** Records provided follows **

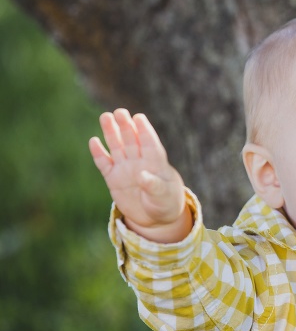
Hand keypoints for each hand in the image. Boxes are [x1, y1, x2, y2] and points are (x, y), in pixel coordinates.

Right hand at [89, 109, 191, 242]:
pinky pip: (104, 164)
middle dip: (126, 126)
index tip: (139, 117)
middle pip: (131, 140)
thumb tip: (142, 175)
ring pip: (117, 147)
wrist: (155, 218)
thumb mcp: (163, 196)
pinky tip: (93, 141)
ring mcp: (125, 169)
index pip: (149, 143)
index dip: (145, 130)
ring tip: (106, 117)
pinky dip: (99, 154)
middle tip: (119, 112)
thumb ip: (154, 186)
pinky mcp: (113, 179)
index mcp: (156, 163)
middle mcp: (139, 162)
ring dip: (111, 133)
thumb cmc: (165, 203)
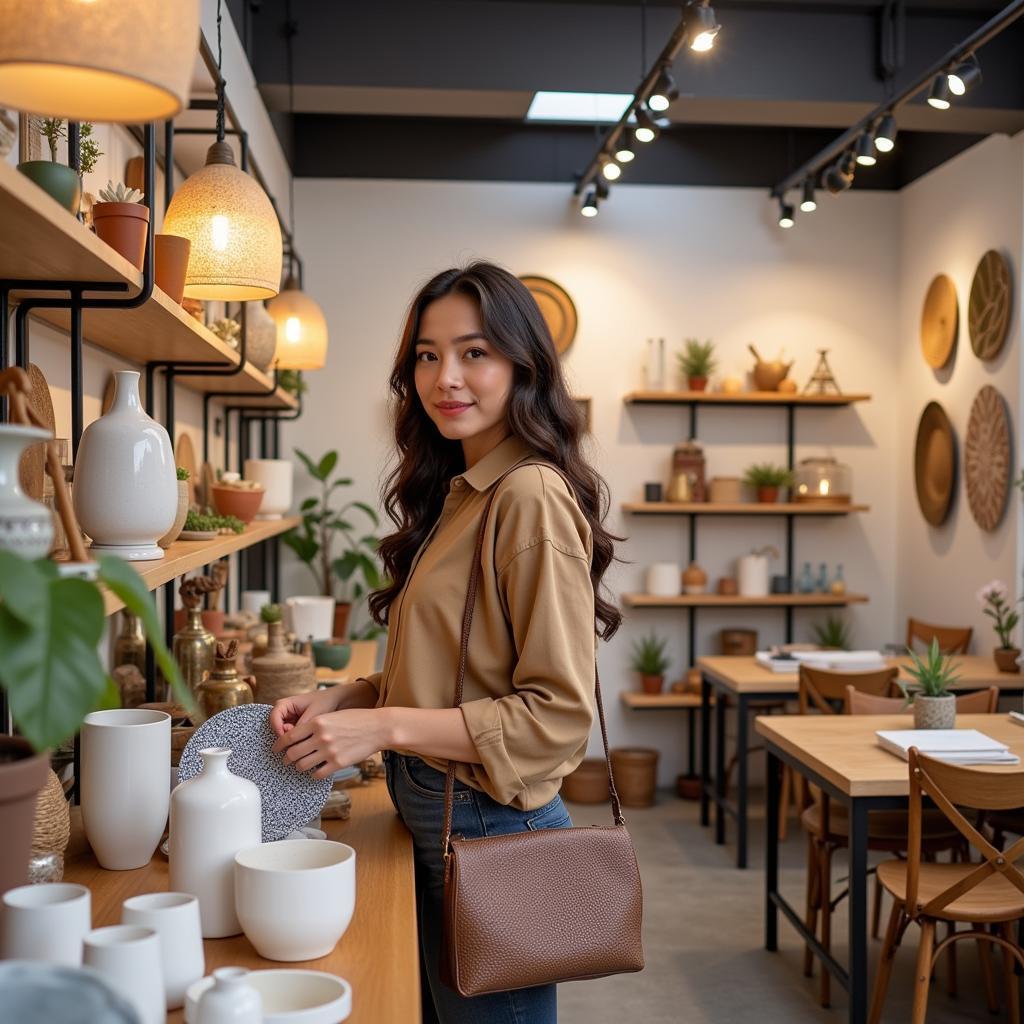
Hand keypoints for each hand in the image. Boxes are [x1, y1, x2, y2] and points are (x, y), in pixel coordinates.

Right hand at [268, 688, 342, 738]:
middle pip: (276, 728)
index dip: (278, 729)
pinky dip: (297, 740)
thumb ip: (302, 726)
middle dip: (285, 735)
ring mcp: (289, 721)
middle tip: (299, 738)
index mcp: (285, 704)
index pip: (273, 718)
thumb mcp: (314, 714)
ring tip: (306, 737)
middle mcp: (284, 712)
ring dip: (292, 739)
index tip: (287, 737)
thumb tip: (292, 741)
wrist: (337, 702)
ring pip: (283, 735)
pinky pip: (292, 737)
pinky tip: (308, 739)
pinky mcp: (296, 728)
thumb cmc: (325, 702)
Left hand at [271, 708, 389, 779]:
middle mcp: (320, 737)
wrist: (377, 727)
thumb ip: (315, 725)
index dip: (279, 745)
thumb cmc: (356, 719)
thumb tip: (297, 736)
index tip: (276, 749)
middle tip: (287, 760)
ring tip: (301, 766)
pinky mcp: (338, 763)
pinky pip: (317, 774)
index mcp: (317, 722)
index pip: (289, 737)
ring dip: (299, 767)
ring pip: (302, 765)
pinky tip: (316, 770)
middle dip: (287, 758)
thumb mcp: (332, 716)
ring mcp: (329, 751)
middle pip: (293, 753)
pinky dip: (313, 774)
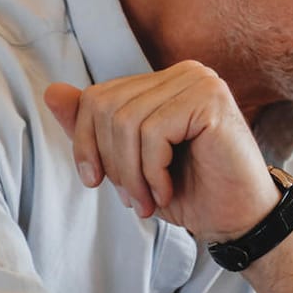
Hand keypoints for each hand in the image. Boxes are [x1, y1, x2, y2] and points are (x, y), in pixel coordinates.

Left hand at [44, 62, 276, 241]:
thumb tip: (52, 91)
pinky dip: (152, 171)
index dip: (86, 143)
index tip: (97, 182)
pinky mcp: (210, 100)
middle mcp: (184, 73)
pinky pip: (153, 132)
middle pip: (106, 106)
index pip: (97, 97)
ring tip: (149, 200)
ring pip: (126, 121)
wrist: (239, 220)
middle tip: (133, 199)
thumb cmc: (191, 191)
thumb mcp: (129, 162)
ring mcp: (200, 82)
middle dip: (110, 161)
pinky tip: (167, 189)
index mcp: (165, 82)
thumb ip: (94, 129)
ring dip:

** End of Records provided **

> **Task objective**
Transcribe each line above verbatim, with the pictures left out.

> **Response**
Hand keypoints for each hand in the image. Boxes are [x1, y1, x2, y2] and points are (x, y), in pixel coordinates.

Right hand at [89, 109, 191, 242]:
pinky pip: (104, 164)
middle dip: (126, 126)
index tip: (139, 117)
middle pip: (131, 140)
thumb tip: (142, 175)
ring pip: (117, 147)
wrist: (155, 218)
thumb mcp: (163, 196)
pinky tip: (93, 141)
ring mcp: (125, 169)
index pip: (149, 143)
index dip: (145, 130)
ring tip: (106, 117)
pinky dip: (99, 154)
middle tip: (119, 112)
thumb ip: (154, 186)
pinky mcp: (113, 179)
index mcp: (156, 163)
middle mcp: (139, 162)
ring dip: (111, 133)
thumb cmc: (165, 203)
Hand keypoints for each hand in the image. Boxes are [x1, y1, x2, y2] and points are (x, y), in pixel coordinates.

Right hand at [268, 688, 342, 738]:
middle pip: (276, 728)
index dip: (278, 729)
pinky dip: (297, 740)
thumb ip: (302, 726)
middle dip: (285, 735)
ring mcp: (289, 721)
middle tip: (299, 738)
index mcp: (285, 704)
index pip: (273, 718)
thumb mcp: (314, 714)
ring tip: (306, 737)
middle mcp: (284, 712)
ring dip: (292, 739)
index tip: (287, 737)
thumb tip: (292, 741)
wrist: (337, 702)
ring pip: (283, 735)
pinky pip: (292, 737)
pinky tip: (308, 739)
pinky mcp: (296, 728)
thumb cmc: (325, 702)
Left hand at [271, 708, 389, 779]:
middle mcp: (320, 737)
wrist: (377, 727)
thumb ip: (315, 725)
index dip: (279, 745)
thumb cmc: (356, 719)
thumb tip: (297, 736)
index tip: (276, 749)
middle tip: (287, 760)
ring tip: (301, 766)
pinky mcp: (338, 763)
pinky pip: (317, 774)
index mcp: (317, 722)
index pip: (289, 737)
ring dip: (299, 767)
ring pip: (302, 765)
pinky tip: (316, 770)
middle dip: (287, 758)
thumb mcp: (332, 716)
ring mcp: (329, 751)
middle pip: (293, 753)
pinky dip: (313, 774)
Hand keypoints for each hand in the image. Boxes are [x1, y1, x2, y2] and points are (x, y), in pixel coordinates.

Left hand at [44, 62, 276, 241]:
thumb tip: (52, 91)
pinky dip: (152, 171)
index dip: (86, 143)
index tip: (97, 182)
pinky mcp: (210, 100)
middle mcp: (184, 73)
pinky pip: (153, 132)
middle pip: (106, 106)
index pip: (97, 97)
ring tip: (149, 200)
ring pip: (126, 121)
wrist: (239, 220)
middle tip: (133, 199)
thumb cmc: (191, 191)
thumb mcp: (129, 162)
ring mcp: (200, 82)
middle dip: (110, 161)
pinky tip: (167, 189)
index mcp: (165, 82)
thumb ip: (94, 129)
ring dip:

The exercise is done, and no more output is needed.